621.If an electoral region is not allocated a residual seat, the number of regional seats it has will just be one fifth of the next highest figure to the total number of regional seats which can be divided exactly by 5. In the example of 19 regional seats, the next highest number would 15, which when divided by 5 gives 3 regional seats.

Paragraph 10 – Orders in Council giving effect to Commission reports
Paragraph 10(1)

622.Recommendations of the Electoral Commission are put into effect by an Order in Council, made under the Parliamentary Constituencies Act 1986.

623.Where parts of the Order relate to parliamentary constituencies, and parts relate to Assembly regions, those parts can come into force on different dates.

Paragraph 10(2)

624.However, where an Order has come into force altering Assembly electoral regions, any constituency by-elections, or the filling of vacancies in regional seats will take place on the basis of the old electoral regions. Voters will only vote on the basis of the new electoral regions at the next general election.

Paragraph 11 – Interpretation: the regional electorate
Paragraph 11(1) to 11(3)

625.It is necessary for the Electoral Commission and the Boundary Committee to identify the regional electorate figure for each region, when they are considering whether there needs to be any alteration to the Assembly electoral regions to ensure the rules in paragraph 9 of this Schedule are still complied with.

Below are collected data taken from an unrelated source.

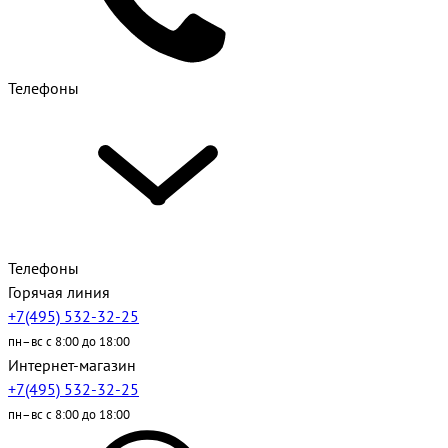
Телефоны
Телефоны
Горячая линия
+7(495) 532-32-25
пн–вс с 8:00 до 18:00
Интернет-магазин
+7(495) 532-32-25
пн–вс с 8:00 до 18:00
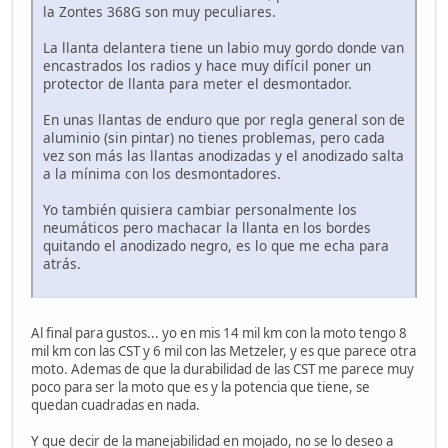
la Zontes 368G son muy peculiares.
La llanta delantera tiene un labio muy gordo donde van
encastrados los radios y hace muy difícil poner un
protector de llanta para meter el desmontador.
En unas llantas de enduro que por regla general son de
aluminio (sin pintar) no tienes problemas, pero cada
vez son más las llantas anodizadas y el anodizado salta
a la mínima con los desmontadores.
Yo también quisiera cambiar personalmente los
neumáticos pero machacar la llanta en los bordes
quitando el anodizado negro, es lo que me echa para
atrás.
Al final para gustos... yo en mis 14 mil km con la moto tengo 8
mil km con las CST y 6 mil con las Metzeler, y es que parece otra
moto. Ademas de que la durabilidad de las CST me parece muy
poco para ser la moto que es y la potencia que tiene, se
quedan cuadradas en nada.
Y que decir de la manejabilidad en mojado, no se lo deseo a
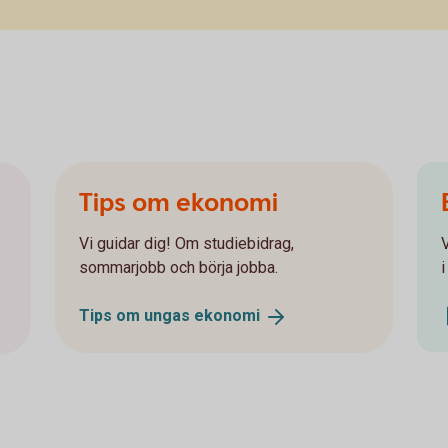
Tips om ekonomi
Vi guidar dig! Om studiebidrag,
sommarjobb och börja jobba.
Tips om ungas
ekonomi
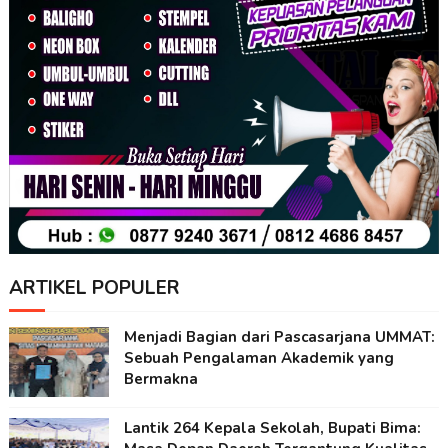
ARTIKEL POPULER
Menjadi Bagian dari Pascasarjana UMMAT:
Sebuah Pengalaman Akademik yang
Bermakna
Lantik 264 Kepala Sekolah, Bupati Bima:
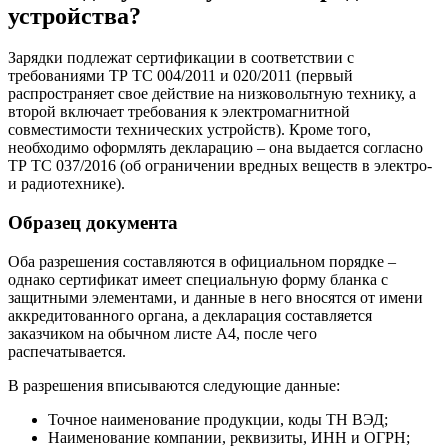
устройства?
Зарядки подлежат сертификации в соответствии с
требованиями ТР ТС 004/2011 и 020/2011 (первый
распространяет свое действие на низковольтную технику, а
второй включает требования к электромагнитной
совместимости технических устройств). Кроме того,
необходимо оформлять декларацию – она выдается согласно
ТР ТС 037/2016 (об ограничении вредных веществ в электро-
и радиотехнике).
Образец документа
Оба разрешения составляются в официальном порядке –
однако сертификат имеет специальную форму бланка с
защитными элементами, и данные в него вносятся от имени
аккредитованного органа, а декларация составляется
заказчиком на обычном листе А4, после чего
распечатывается.
В разрешения вписываются следующие данные:
Точное наименование продукции, коды ТН ВЭД;
Наименование компании, реквизиты, ИНН и ОГРН;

626.This paragraph defines what the Commission and the Committee should take as the regional electorate figure.

627.For each Assembly electoral region, it is the total number of persons who are on a register of local government electors at addresses which fall within that Assembly electoral region, on a specific date.

628.The specific date (“the enumeration date” referred to in paragraph 11 (2)) is the date on which the notice appeared in the London Gazette, saying that the Electoral Commission intends to issue a report into parliamentary constituencies under the Parliamentary Constituencies Act 1986. The Electoral Commission has a duty to publish the notice under section 5 (1) of that Act.

Paragraph 12: Interpretation: general
Paragraph 12

629.When this Schedule refers to ”the Assembly electoral region issue”, it means the question the Boundary Committee are obliged to consider as to whether any recommendations they are making about alterations to parliamentary constituencies require any alterations to Assembly electoral regions, or to the allocation of Assembly regional seats.

630.There is a clarification of the meaning which should be given to the phrase “recommendation” in this Schedule. It can mean both a recommendation that an alteration is made, and a recommendation that no alteration is made, unless it is clear from the context in which it is used that it only means a recommendation that an alteration be made.

631.The effect of this clarification means that, for example, in paragraph 3 (2) (a) of this Schedule “recommendation” would include both a recommendation for a

  • change to an Assembly electoral region, and a recommendation for no change to an electoral region.

632.In contrast, when paragraph 3 (2) (b) refers to “a copy of the recommendations” being open to inspection, it is clear from the first part of that sub-paragraph that “recommendations” is only intended to refer to those recommendations which are for a change to an electoral region.

Schedule 2: Assembly Commission

633.Schedule 2 makes further detailed provision about the National Assembly for Wales Commission (“the Assembly Commission”), which is established by Section 27. This Schedule covers the membership, property, staff, powers, duties, proceedings and status of the Assembly Commission.

634.The Schedule applies the principles of sustainable development, equality of opportunity and equal treatment of the English and Welsh languages to the exercise of the Assembly Commission’s functions. It also provides a power for the Assembly Commission to promote public awareness of the current or pending system of devolved government in Wales, and the system for the election of Assembly members.